A ripple of ironical applause went round as Hooker gloomily drained his glass, and then held up his hand in scornful deprecation.
"I said I was a prisoner, gentlemen," he went on bitterly; "but that ain't all! I asked to see Johnston, told him what I had done, and demanded to be exchanged for a general officer. He said, 'You be d----d.' I then sent word to the division commander-in-chief, and told him how I had saved Gray Oaks when his brigadier ran away, and he said, 'You be d----d.' I've bin 'You be d----d' from the lowest non-com. to the commander-in-chief, and when I was at last exchanged, I was exchanged, gentlemen, for two mules and a broken wagon. But I'm here, gentlemen--as I was thar!"

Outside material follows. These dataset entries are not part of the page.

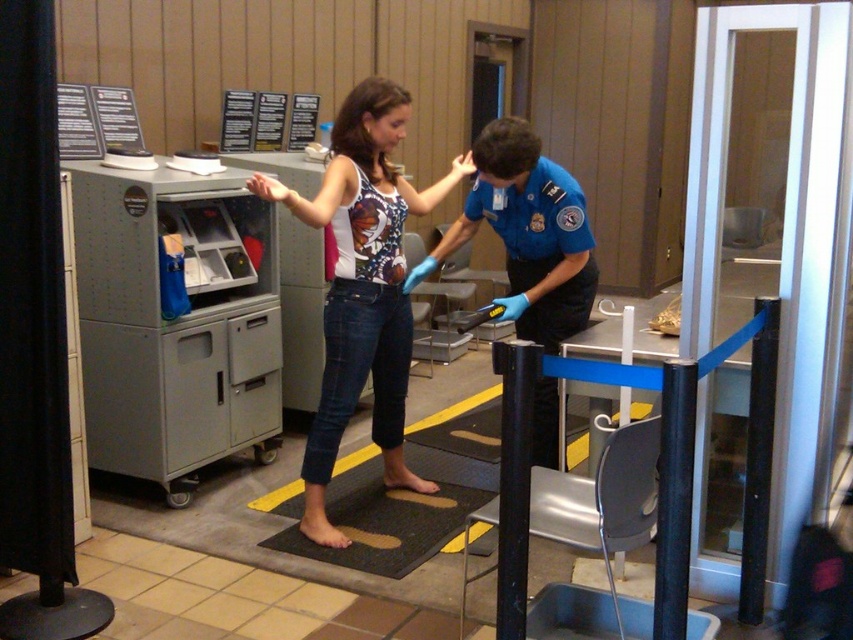
You are a security officer at the checkpoint. You need to check the position of the matte white tank top at center. According to the system coordinates, where exactly is it located?

The matte white tank top at center is located at point (363, 285).

You are a security officer at the checkpoint. You notice a passenger wearing a matte white tank top at center and a blue uniform at center. Which clothing item is positioned more to the left side of the scene?

The matte white tank top at center is positioned to the left of the blue uniform at center, so it is more to the left side of the scene.

You are a security officer at the checkpoint. You need to verify the distance between the matte white tank top at center and the camera to ensure compliance with safety protocols. According to the system, the minimum safe distance required is 2 meters. Is the current distance compliant?

The matte white tank top at center and camera are 2.66 meters apart from each other, which exceeds the minimum required distance of 2 meters. Therefore, the current distance is compliant with safety protocols.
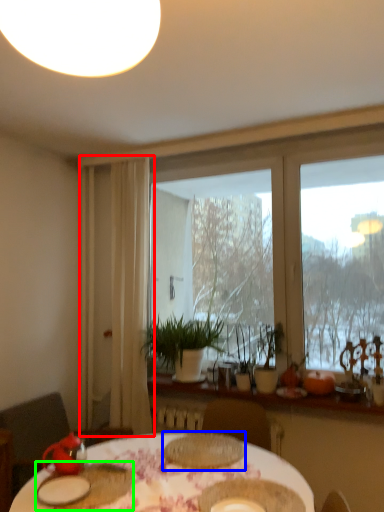
Question: Estimate the real-world distances between objects in this image. Which object is farther from curtain (highlighted by a red box), tableware (highlighted by a blue box) or tableware (highlighted by a green box)?

Choices:
 (A) tableware
 (B) tableware

Answer: (B)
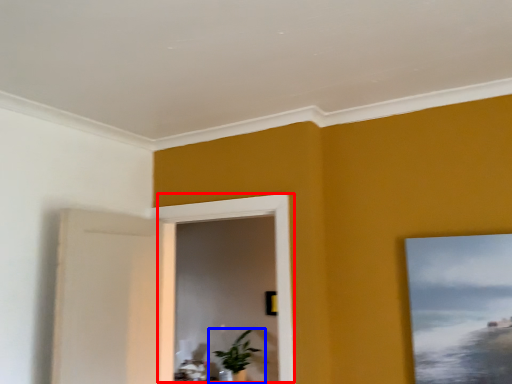
Question: Which of the following is the closest to the observer, window (highlighted by a red box) or houseplant (highlighted by a blue box)?

Choices:
 (A) window
 (B) houseplant

Answer: (A)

"Why don't you see the President about it?" asked a bystander, in affected commiseration.
Mr. Hooker stared contemptuously at the suggestion, and expectorated his scornful dissent.
"Not much!" he said. "But I'm going to see the man that carries him and his Cabinet in his breeches-pocket--Senator Boompointer."
"Boompointer's a big man," continued his auditor doubtfully. "Do you know him?"
"Know him?" Mr. Hooker laughed a bitter, sardonic laugh. "Well, gentlemen, I ain't the kind o' man to go in for family influence; but," he added, with gloomy elevation, "considering he's an intimate relation of mine, BY MARRIAGE, I should say I did."